EXCERPTED TEXT:
* * * * * * *

Creston wrote on Apr 3, 2014, 12:37:
Jerykk wrote on Apr 3, 2014, 04:35:
A unique and innovative work is certainly original when it is first created but after countless imitations and derivatives, it can no longer be considered unique or innovative.

What the fuck? If you create something completely new (and to be fair, Tolkien didn't really invent Fantasy, like a lot of people think, but he certainly birthed its incredible popularity explosion) and then people copy that, it causes YOUR work to be devalued? So in essence you are saying that if you create something innovative, you should try to make it poorly enough so that it spawns no imitations?

Benjamin Franklin discovered electricity, but because we now all know how to use a light switch, he's just become boring?

This is the most ridiculous argument you've ever made. Literally.

I never said that things shouldn't spawn imitations. I suggested that originality isn't eternal. Franklin's discovery of electricity is a perfect example. When it was first discovered, it was amazing. Revolutionary, even. Now? It's mundane because the novelty has worn off. Electricity has become standard and expected. Generic. Somebody else mentioned zombies. When Night of the Living Dead was released, zombies were fresh and innovative. Would you honestly argue that they are still fresh and innovative? No, because that would require you to ignore the existence of every other piece of zombie fiction. Qualities are subjective and inevitably change as standards change.

* * * * * * *

Collection entries:
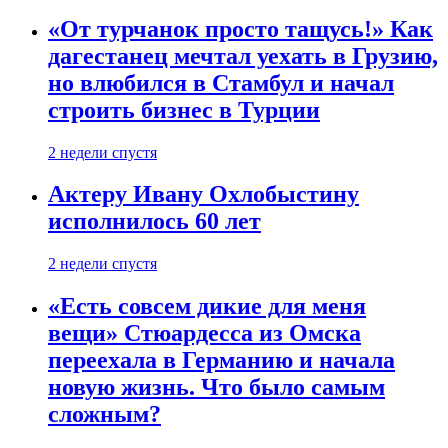
«От турчанок просто тащусь!» Как
дагестанец мечтал уехать в Грузию,
но влюбился в Стамбул и начал
строить бизнес в Турции
2 недели спустя
Актеру Ивану Охлобыстину
исполнилось 60 лет
2 недели спустя
«Есть совсем дикие для меня
вещи» Стюардесса из Омска
переехала в Германию и начала
новую жизнь. Что было самым
сложным?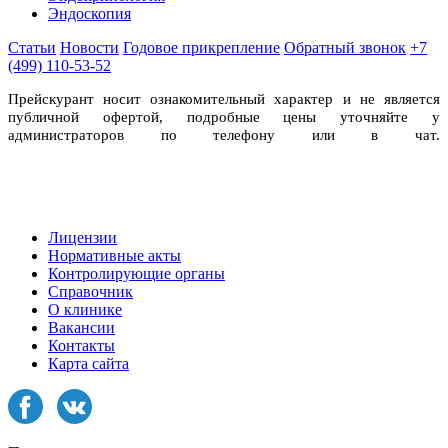
Эндоскопия
Статьи
Новости
Годовое прикрепление
Обратный звонок
+7
(499) 110-53-52
Прейскурант носит ознакомительный характер и не является
публичной офертой, подробные цены уточняйте у
администраторов по телефону или в чат.
Лицензии
Нормативные акты
Контролирующие органы
Справочник
О клинике
Вакансии
Контакты
Карта сайта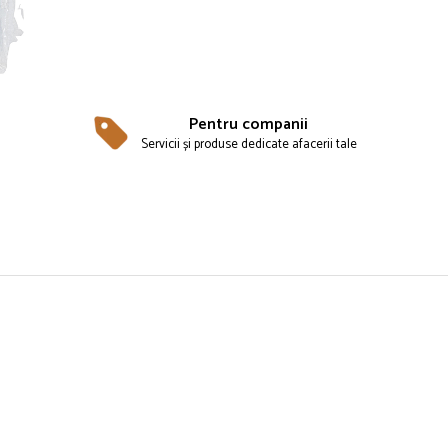
Pentru companii
Servicii și produse dedicate afacerii tale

* * * * * * *

WRITTEN TASK:
Please continue the forum argument about originality and imitation, picking up after its final sentence.

EXPECTED ANSWER:
Think of it like this: When Doom came out, it had amazing graphics. Would it still be accurate to describe those very same graphics as amazing? No, that wouldn't be accurate at all because the context has changed. Compared to modern games, the graphics aren't impressive at all. Same applies to Tolkien's work. It was original when it came out. Now? Not so much. Context changes everything.

If you enjoy Tolkien's work, that's fine. But surely you recognize how generic it is when viewed in a modern context? To ignore that fact would be no different than claiming that Doom still has amazing graphics. I may have phrased my criticism too strongly, as people have obviously taken offense to it. But don't let that offense get in the way of logic. Nobody can take away the accolades that The Hobbit and LotR deserved when they were originally released. But the quality of these works must be judged by current standards and by modern standards, they are generic and uninspired. I can think of countless other fantasy settings that are far more interesting. Planescape, Divinity, Torment, Dragon Age, even Elder Scrolls. Are they all derivative of Tolkien's work to some extent? Sure. But that doesn't change the fact that they've added enough unique ideas to stand out on their own.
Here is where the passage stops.